電子メールの利用基準
毎日約1万通近くやり取りされるメールの中から問題のメールを探し出すのは容易なことではありません。
・・・まず、E主任は片っ端から電子メールの中身をのぞくことにしました。
最初はなんとなく人の手紙をのぞくような罪悪感にかられましたが、これも仕事だと思い、割り切って始めました。

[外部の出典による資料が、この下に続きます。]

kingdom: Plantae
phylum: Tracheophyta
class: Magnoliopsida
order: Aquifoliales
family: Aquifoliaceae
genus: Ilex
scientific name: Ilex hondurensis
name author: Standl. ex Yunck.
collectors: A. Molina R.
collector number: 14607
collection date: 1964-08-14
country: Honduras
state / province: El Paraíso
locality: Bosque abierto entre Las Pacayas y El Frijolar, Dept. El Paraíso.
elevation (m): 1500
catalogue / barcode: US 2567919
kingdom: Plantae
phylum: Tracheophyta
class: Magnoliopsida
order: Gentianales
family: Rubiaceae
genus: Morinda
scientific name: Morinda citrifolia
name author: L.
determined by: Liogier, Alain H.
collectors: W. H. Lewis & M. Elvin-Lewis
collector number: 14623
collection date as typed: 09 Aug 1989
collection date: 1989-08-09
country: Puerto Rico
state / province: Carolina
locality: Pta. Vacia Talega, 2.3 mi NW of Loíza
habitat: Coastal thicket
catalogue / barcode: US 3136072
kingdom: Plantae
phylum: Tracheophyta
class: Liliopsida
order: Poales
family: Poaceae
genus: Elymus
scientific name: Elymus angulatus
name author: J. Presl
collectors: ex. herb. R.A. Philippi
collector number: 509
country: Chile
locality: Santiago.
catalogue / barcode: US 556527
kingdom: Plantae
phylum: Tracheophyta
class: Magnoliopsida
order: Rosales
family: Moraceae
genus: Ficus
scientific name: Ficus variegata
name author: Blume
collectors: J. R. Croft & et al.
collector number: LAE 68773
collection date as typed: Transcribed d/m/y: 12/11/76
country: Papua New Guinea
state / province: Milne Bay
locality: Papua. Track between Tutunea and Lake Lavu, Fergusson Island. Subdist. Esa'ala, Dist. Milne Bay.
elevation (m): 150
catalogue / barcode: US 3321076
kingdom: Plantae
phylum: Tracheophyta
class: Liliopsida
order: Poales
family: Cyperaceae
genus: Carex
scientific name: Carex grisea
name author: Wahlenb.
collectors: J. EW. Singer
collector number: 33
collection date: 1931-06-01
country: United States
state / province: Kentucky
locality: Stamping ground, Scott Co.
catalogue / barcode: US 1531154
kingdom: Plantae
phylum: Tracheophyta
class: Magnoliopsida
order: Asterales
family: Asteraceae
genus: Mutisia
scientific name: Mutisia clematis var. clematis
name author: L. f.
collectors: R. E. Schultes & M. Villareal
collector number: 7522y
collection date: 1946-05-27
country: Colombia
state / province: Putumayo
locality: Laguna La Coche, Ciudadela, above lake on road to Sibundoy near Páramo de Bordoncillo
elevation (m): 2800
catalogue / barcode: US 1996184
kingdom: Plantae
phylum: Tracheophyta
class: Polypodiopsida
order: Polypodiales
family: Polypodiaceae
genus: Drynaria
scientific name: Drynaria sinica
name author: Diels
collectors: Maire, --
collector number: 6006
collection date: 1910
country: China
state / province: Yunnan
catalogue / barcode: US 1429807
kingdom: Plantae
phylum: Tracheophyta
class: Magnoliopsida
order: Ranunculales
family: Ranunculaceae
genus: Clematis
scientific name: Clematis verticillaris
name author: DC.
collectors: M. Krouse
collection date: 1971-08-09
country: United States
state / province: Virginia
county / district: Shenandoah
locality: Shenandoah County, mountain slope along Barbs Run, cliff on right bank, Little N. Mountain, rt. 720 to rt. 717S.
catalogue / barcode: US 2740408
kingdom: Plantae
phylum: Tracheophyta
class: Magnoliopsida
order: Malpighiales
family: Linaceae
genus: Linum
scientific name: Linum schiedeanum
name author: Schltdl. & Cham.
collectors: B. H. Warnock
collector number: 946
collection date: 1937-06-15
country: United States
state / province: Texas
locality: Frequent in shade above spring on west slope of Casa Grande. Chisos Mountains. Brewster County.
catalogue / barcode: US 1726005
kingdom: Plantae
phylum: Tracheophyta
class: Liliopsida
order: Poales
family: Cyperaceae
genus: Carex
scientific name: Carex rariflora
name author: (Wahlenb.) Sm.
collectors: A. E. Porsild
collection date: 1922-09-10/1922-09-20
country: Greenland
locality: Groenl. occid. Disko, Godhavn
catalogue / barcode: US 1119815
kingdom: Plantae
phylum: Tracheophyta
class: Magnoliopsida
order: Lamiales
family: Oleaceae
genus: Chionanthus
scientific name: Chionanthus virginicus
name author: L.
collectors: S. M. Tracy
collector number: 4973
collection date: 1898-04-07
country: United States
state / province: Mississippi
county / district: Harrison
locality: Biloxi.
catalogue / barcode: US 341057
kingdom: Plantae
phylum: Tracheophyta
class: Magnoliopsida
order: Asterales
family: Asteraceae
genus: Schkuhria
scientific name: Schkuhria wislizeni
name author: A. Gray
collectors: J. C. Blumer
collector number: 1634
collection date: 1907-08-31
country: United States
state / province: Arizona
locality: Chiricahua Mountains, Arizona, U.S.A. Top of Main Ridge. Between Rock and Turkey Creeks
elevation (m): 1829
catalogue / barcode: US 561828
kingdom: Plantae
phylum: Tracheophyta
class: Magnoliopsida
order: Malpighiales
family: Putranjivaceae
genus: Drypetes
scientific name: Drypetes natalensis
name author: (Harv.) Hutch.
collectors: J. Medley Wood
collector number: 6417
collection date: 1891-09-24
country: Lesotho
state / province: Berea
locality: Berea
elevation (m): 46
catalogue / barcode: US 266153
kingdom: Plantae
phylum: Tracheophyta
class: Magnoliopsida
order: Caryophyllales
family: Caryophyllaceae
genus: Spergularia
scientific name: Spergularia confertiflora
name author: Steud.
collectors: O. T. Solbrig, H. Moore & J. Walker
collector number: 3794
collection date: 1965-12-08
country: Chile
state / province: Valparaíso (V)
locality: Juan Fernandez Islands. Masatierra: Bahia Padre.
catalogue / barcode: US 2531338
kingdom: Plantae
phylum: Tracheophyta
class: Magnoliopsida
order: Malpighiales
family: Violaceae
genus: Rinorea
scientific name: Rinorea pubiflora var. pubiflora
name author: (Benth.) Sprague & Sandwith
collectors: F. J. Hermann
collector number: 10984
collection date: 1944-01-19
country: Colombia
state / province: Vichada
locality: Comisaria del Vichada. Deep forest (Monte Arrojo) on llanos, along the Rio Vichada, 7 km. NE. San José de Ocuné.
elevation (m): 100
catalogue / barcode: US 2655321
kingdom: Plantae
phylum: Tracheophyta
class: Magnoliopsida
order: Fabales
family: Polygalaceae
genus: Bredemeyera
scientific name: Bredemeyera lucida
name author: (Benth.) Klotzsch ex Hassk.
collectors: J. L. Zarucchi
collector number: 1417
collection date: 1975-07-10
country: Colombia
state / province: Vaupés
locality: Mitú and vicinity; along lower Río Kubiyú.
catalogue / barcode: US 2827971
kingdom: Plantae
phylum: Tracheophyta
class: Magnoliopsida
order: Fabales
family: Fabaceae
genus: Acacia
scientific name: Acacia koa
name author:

E主任が電子メールの中身を見始めると、電子メールの使われ方が実に千差万別であることがわかりました。
ある者は毎日積極的にメールのやり取りを社内外と行っており、そのメールを読むだけで仕事熱心である様子が伝わってきました。
また、ある者は社内の飲み会の打ち合わせ程度にしかメールを使っておらず、そういう者に限って忙しいはずの午前中の就業時間にせっせとメールを各所に配信しています。
また、女性社員のメールの大部分が噂話の発信であることもわかってきました。
・・まさに、電子メールは会社の縮図でありました。
問題のあるメールもいくつか見つかりました。
商品の斡旋を社内に促すメールや、会社の重要と思われる情報を取引先に不用意に発信しているメールがありました。
いずれも発信者に悪意はないものの、電子メールの利用基準の必要性をE主任は感じたのです。
これは社内で一度電子メールについて、そしてidc データセンターについて勉強会を開かねば、と思いました。